ロドプシンがいつまでも活性化した状態でいると、次の光刺激を受容することが出来ない。そのため、ロドプシンには光を受容した後、素早く休止状態(暗状態)に戻るための抑制メカニズム(ネガティブフィードバック)が存在する。
一つは、活性化されたロドプシンの細胞質側末端をリン酸化するロドプシンキナーゼ(RK)の働きによるもので、部分的にトランスデューシンの活性化を阻害する。また、リン酸化されたロドプシンにアレスチンが結合することで、さらにロドプシンの活性を阻害する。

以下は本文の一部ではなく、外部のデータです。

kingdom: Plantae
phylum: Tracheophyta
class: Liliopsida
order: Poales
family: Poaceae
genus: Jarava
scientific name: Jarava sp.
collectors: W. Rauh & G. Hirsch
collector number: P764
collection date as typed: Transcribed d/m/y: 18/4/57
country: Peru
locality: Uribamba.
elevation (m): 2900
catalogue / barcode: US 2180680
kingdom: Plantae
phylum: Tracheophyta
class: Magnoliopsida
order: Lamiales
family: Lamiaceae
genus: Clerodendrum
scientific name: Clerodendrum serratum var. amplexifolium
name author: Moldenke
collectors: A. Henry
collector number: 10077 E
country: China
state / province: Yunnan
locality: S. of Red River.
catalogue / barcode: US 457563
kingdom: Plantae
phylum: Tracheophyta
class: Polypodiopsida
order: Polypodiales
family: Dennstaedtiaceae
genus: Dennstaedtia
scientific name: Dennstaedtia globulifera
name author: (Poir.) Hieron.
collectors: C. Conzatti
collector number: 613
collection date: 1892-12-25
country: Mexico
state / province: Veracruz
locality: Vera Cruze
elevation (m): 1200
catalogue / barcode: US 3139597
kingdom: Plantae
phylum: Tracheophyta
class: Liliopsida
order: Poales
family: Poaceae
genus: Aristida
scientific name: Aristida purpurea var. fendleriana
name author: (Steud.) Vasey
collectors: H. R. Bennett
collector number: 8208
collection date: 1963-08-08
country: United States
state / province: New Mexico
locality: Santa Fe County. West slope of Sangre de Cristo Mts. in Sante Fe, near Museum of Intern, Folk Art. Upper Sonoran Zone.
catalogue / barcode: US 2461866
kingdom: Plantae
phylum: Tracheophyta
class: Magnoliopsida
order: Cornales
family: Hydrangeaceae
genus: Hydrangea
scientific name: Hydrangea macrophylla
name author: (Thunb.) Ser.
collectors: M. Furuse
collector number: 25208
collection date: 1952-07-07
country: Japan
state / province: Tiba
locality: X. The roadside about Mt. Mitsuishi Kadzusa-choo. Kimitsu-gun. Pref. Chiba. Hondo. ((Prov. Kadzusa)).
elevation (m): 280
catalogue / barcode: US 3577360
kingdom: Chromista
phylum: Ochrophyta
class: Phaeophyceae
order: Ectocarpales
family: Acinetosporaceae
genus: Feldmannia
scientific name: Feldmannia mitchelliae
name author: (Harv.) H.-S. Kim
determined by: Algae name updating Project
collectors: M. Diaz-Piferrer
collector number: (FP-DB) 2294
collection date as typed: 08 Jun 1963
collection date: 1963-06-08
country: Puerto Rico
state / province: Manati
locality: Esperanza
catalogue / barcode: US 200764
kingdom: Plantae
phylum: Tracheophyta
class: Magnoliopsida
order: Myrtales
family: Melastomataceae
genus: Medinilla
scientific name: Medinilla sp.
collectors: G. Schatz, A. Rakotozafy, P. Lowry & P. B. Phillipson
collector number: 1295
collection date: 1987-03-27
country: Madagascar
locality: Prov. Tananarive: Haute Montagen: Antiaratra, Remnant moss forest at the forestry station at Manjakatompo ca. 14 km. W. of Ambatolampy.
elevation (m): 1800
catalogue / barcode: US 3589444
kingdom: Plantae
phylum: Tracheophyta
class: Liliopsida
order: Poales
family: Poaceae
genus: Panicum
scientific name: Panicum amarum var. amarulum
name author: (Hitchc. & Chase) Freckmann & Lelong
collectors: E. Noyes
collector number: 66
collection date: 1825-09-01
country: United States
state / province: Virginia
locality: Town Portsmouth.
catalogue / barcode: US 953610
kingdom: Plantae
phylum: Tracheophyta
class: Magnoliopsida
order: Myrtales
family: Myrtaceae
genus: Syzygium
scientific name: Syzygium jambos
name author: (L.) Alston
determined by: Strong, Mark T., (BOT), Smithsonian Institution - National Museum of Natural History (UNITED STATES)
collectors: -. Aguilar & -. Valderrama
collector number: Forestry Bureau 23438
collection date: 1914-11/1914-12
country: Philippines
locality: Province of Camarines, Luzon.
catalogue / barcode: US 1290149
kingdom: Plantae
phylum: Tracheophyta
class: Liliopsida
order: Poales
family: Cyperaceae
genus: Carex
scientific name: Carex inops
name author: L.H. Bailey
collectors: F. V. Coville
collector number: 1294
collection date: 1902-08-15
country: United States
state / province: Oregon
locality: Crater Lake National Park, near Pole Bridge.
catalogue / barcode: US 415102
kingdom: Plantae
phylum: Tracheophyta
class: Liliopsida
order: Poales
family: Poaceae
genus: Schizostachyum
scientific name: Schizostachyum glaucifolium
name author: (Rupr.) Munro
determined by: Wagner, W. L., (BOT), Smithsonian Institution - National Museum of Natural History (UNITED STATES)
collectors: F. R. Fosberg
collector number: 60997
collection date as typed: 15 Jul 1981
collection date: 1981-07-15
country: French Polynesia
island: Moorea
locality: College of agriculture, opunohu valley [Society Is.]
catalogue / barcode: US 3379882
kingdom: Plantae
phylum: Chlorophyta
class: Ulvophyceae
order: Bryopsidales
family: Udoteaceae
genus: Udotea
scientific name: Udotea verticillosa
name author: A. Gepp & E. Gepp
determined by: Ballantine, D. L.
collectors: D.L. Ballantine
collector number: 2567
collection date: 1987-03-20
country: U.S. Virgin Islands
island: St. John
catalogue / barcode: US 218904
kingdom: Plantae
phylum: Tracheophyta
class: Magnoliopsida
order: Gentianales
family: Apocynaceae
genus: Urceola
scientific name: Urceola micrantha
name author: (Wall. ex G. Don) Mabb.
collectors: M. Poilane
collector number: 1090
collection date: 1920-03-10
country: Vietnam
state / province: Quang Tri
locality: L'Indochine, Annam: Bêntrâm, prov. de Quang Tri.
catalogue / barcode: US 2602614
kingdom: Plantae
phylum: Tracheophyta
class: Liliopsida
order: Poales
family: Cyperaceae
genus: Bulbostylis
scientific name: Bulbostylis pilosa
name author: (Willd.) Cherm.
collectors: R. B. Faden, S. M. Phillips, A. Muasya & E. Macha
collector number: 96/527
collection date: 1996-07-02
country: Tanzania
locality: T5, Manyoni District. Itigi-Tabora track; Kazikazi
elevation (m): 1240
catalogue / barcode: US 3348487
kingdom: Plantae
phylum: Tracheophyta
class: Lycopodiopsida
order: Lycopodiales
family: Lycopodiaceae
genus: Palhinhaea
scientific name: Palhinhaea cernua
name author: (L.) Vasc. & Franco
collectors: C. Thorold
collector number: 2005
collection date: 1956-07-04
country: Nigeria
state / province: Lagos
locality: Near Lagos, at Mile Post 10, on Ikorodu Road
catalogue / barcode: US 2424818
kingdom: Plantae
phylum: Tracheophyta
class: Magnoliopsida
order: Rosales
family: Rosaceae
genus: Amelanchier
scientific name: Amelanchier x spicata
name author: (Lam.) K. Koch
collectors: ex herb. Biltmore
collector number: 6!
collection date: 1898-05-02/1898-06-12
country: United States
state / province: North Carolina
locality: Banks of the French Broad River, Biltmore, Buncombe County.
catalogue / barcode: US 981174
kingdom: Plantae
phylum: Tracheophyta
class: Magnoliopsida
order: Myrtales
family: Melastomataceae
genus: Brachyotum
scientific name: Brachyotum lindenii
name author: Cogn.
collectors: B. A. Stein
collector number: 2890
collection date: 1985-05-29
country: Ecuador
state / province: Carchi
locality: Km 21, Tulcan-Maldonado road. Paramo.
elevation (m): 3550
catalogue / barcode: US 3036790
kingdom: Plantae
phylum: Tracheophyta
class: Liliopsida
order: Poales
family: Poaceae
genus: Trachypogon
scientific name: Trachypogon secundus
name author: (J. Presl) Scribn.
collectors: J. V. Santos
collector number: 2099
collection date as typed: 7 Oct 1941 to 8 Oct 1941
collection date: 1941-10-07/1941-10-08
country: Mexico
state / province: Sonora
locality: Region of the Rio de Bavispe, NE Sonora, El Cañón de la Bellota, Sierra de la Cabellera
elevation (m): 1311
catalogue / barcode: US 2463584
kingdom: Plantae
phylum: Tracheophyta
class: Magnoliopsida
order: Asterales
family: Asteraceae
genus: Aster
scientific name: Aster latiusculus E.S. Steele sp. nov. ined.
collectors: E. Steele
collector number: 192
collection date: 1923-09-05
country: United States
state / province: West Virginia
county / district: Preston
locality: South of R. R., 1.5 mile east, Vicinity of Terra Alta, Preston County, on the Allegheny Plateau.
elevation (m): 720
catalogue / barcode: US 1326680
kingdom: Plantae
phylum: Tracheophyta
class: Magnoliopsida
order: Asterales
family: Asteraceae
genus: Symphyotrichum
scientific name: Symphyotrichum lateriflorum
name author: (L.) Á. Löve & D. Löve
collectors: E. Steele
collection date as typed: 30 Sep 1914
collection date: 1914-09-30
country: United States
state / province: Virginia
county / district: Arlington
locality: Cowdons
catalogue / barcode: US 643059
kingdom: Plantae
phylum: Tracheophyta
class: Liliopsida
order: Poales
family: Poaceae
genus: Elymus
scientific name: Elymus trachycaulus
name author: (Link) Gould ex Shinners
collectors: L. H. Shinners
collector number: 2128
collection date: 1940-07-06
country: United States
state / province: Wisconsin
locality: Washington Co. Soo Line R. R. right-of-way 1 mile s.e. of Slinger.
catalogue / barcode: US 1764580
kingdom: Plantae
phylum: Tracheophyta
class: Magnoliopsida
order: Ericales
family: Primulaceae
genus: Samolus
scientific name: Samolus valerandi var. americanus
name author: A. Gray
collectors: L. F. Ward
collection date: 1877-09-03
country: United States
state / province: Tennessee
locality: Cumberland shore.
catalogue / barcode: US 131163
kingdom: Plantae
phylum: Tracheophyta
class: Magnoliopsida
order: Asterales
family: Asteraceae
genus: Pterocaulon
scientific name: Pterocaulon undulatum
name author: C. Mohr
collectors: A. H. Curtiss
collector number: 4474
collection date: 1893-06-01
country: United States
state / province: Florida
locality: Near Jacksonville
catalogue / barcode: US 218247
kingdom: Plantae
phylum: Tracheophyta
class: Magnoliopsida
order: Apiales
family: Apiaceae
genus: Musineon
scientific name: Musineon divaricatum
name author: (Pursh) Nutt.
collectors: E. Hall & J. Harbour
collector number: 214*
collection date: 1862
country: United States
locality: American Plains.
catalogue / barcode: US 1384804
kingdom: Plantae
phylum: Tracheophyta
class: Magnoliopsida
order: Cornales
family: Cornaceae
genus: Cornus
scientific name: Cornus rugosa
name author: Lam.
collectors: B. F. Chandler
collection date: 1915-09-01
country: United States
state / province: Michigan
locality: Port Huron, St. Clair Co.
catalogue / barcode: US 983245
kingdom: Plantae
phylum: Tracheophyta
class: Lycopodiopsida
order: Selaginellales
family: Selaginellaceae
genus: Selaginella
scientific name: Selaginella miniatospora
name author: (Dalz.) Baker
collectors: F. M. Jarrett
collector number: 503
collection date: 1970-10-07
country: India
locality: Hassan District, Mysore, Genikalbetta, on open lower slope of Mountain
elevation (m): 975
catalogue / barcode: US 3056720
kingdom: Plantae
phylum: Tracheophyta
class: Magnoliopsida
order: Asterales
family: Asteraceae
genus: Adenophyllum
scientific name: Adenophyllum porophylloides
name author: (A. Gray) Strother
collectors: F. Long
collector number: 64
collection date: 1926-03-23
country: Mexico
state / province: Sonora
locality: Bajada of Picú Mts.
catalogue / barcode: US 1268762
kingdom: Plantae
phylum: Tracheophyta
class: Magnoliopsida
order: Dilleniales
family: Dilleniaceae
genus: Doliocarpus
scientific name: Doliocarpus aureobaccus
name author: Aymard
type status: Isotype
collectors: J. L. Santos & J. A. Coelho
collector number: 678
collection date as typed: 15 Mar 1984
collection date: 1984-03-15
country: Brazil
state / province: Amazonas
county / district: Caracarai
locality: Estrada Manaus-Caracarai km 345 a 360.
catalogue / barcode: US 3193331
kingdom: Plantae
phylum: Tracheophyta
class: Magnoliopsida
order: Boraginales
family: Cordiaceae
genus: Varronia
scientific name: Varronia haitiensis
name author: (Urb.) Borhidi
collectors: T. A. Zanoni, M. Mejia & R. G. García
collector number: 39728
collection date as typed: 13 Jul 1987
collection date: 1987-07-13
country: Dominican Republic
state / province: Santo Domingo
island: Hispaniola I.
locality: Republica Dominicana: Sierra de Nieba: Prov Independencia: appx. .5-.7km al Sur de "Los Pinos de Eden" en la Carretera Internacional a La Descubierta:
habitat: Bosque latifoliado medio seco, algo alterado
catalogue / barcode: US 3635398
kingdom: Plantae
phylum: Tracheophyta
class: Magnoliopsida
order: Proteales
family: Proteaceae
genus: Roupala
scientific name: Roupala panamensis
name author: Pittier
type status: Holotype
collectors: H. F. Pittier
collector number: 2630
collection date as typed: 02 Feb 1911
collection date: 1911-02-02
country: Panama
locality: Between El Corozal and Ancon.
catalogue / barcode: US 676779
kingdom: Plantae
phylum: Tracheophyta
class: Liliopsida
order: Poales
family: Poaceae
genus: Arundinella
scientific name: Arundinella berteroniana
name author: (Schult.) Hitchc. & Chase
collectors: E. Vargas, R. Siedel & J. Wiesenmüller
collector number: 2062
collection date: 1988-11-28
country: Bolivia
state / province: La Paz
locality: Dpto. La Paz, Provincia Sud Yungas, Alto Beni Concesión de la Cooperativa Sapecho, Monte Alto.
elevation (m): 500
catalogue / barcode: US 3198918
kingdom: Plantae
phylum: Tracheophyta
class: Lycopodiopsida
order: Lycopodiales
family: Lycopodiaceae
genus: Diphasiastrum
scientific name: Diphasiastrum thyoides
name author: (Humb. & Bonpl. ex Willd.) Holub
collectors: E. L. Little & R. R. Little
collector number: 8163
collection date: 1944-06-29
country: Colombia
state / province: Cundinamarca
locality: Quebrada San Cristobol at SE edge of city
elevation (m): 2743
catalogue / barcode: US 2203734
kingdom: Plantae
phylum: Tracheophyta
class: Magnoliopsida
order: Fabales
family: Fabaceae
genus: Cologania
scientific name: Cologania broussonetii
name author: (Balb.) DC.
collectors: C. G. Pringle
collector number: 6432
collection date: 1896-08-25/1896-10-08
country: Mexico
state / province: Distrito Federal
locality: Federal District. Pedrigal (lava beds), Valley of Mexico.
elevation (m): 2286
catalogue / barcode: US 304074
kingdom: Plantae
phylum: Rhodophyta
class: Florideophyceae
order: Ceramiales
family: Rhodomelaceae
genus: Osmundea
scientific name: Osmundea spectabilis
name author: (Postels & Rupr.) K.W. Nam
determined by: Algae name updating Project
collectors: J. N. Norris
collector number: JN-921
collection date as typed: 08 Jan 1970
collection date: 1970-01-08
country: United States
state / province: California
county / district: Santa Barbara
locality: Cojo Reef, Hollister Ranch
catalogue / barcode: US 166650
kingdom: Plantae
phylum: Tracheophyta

また、光刺激を受けて桿体細胞内のcGMPが分解され、cGMPの濃度が減少すると、cGMP濃度依存性のナトリウムイオンチャネルが閉じるため、電位依存性のカルシウムイオンチャネルが閉じる。そうなると細胞外からのカルシウムイオン流入が止まり、カルシウムイオンによって働きが阻害されていたグアニル酸シクラーゼが活性化する。そのグアニル酸シクラーゼがcGMPを合成して元の濃度に回復させる。cGMPの濃度が回復すると、cGMP濃度依存性チャンネルが開き、細胞膜の脱分極が起きる[3]。
桿体細胞が長時間光刺激を受容し続けていると、桿体細胞の感度が低下し、光刺激に順応することが知られている。その機構にもアレスチンが関わっていることが知られている。